Amanheceu o domingo, Danilo deu-lhe um beijo no rosto, ela acordou-se e o puxou, se amaram do jeito dos velhinhos, mas valeu. Passaram o domingo conversando no apartamento do hotel. Desceram apenas para dar uma volta na orla, tomar uma cervejinha numa barraca. O resto do domingo deitaram-se no tapete, se cheirando, se beijando, contando histórias, relembrando o tempo que Tereza era roqueira num conjunto da garagem de sua casa no bairro da Cruz das Almas e como ele gostava de dançar o rock levantando-a em volta de sua cintura.
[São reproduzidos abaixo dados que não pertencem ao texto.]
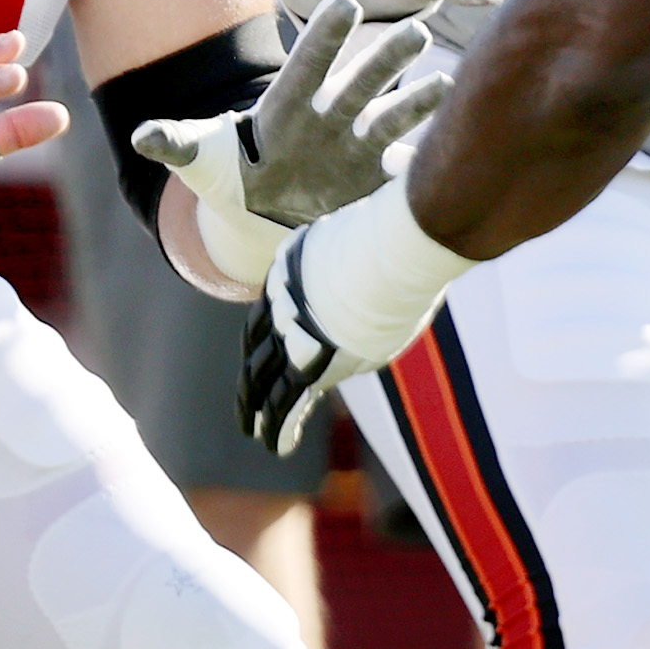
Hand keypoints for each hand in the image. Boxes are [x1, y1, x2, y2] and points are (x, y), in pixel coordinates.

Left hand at [133, 0, 442, 284]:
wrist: (262, 202)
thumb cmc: (230, 169)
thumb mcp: (201, 158)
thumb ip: (176, 143)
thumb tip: (141, 136)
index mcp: (286, 104)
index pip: (307, 63)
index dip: (325, 36)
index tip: (345, 2)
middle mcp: (328, 115)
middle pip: (358, 80)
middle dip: (384, 57)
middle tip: (415, 31)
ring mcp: (355, 143)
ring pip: (391, 114)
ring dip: (419, 102)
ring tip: (448, 84)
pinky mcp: (372, 175)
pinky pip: (405, 162)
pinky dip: (430, 156)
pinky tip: (463, 142)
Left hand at [238, 182, 473, 456]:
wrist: (396, 244)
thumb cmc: (395, 227)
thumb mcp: (370, 229)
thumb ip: (372, 241)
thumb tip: (406, 203)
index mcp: (290, 274)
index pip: (269, 316)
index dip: (264, 340)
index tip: (260, 358)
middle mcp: (285, 305)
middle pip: (259, 350)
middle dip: (251, 381)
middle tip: (243, 406)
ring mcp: (298, 333)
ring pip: (266, 380)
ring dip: (258, 411)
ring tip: (252, 434)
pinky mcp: (318, 361)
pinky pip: (291, 402)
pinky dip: (281, 425)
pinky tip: (273, 445)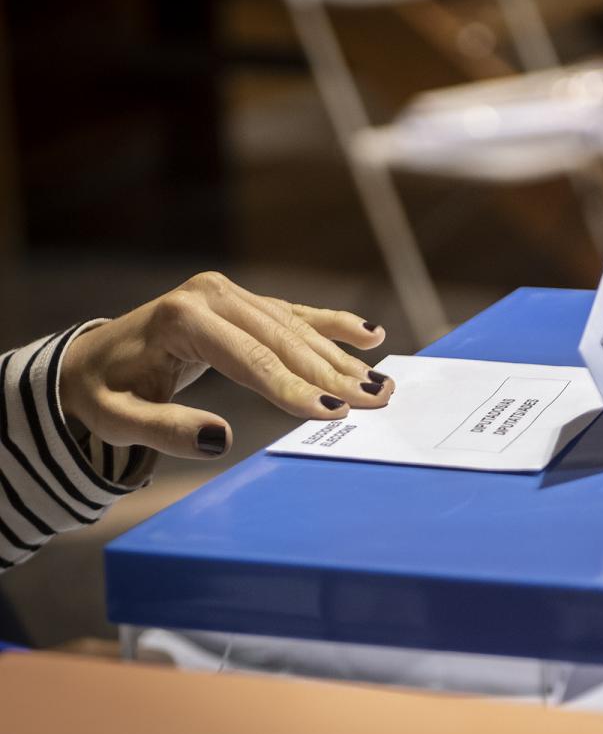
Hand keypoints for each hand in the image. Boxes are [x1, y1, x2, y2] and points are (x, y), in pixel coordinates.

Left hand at [60, 272, 393, 458]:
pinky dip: (334, 325)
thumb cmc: (104, 394)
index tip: (333, 411)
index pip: (250, 359)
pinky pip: (296, 315)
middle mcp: (212, 296)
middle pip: (283, 342)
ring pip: (297, 330)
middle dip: (333, 375)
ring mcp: (231, 294)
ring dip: (342, 359)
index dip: (293, 388)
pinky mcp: (244, 302)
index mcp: (182, 318)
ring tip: (380, 385)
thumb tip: (220, 439)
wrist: (91, 360)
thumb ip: (166, 430)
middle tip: (376, 400)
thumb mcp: (119, 420)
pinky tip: (371, 334)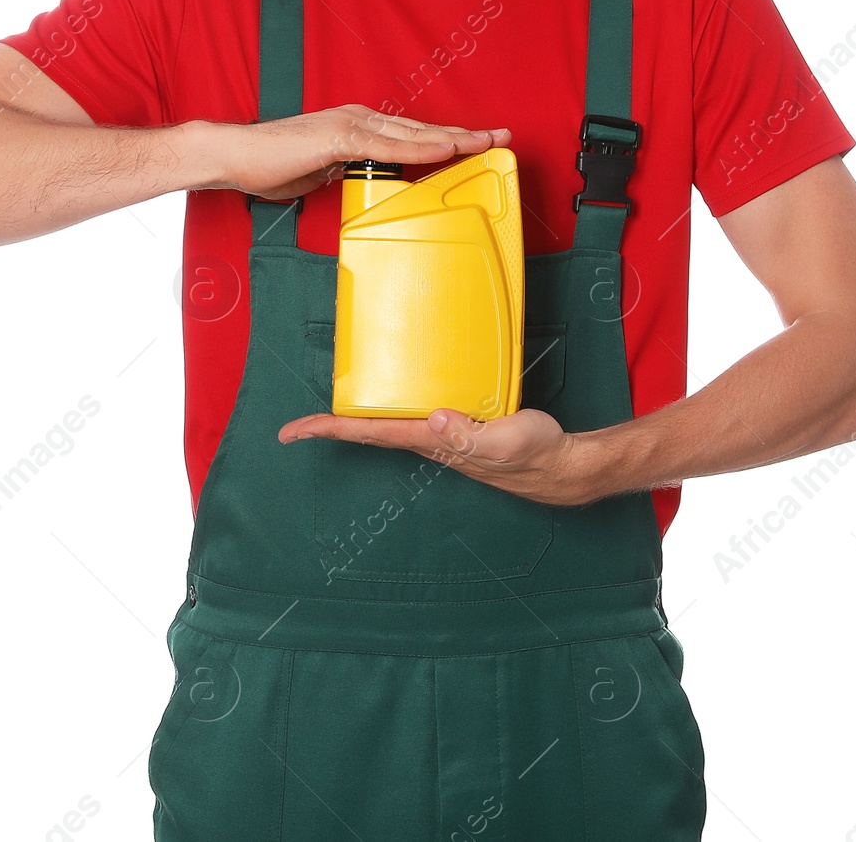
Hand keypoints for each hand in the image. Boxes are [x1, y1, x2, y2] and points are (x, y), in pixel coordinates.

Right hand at [200, 106, 510, 201]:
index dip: (448, 138)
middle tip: (502, 136)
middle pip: (422, 128)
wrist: (234, 156)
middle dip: (464, 133)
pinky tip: (444, 148)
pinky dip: (419, 146)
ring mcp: (350, 125)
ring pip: (412, 132)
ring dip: (452, 137)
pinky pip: (387, 144)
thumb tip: (371, 185)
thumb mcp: (324, 172)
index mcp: (358, 127)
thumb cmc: (272, 165)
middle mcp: (360, 119)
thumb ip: (351, 173)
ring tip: (485, 141)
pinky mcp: (338, 137)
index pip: (412, 134)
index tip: (480, 142)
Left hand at [278, 406, 601, 507]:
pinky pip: (416, 411)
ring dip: (359, 415)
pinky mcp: (460, 423)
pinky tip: (395, 390)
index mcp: (432, 441)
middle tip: (296, 427)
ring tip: (332, 405)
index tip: (294, 432)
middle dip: (332, 426)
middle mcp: (430, 439)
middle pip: (370, 430)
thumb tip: (436, 417)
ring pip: (390, 422)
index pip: (370, 433)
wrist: (562, 465)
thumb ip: (470, 436)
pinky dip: (396, 401)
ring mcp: (443, 433)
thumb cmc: (535, 456)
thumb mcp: (506, 442)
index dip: (330, 429)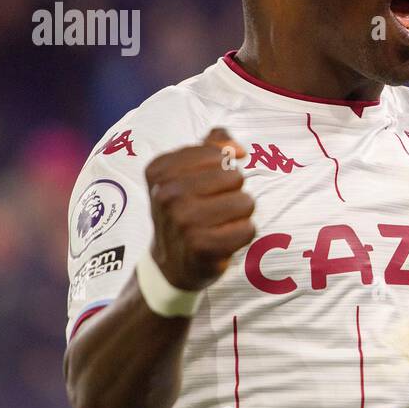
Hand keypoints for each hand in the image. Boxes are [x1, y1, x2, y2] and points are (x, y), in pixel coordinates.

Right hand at [146, 128, 255, 290]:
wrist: (171, 261)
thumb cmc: (184, 210)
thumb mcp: (186, 172)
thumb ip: (212, 146)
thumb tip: (237, 148)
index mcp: (160, 170)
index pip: (218, 153)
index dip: (223, 167)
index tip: (209, 184)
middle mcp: (167, 194)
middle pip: (235, 176)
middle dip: (233, 191)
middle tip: (214, 207)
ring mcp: (183, 221)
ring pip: (246, 202)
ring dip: (240, 213)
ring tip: (220, 222)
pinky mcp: (202, 246)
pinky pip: (248, 229)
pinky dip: (243, 233)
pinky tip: (224, 239)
Afinal chegou a segunda-feira ingrata, só para contrariar. Danilo tinha que deixar o carro alugado no aeroporto, o avião decolava às 14:00 horas para Salvador. Tereza o acompanhou, retornaria de táxi. O carro deslizava na grande avenida. Num impulso ela beijou sua mão, seu rosto, suas pernas. Danilo dirigindo e sorrindo pedia cuidado e juízo. Ao parar num sinal vermelho, uma van cheia de freiras parou justaposta ao carro de Danilo. As noviças ao perceberam o que eles estavam fazendo, ficaram escandalizadas, fizeram o sinal da cruz, balançaram a cabeça repreendendo aquela falta de vergonha. O semáforo fez-se verde, Danilo acelerou, ao mesmo tempo deu um grito, sorrindo.

– Sua maluca!

Na hora do embarque despediram-se entre beijos e lágrimas. Tereza retornou feliz da vida. Passou a semana recordando os bons momentos. Na quinta-feira telefonou para Danilo.

– Meu amor, agora não vou desistir de você nunca. Estou com a passagem para Salvador. Chego às 15:30 amanhã. Vou lhe procurar.

– Não precisa. Estarei no aeroporto.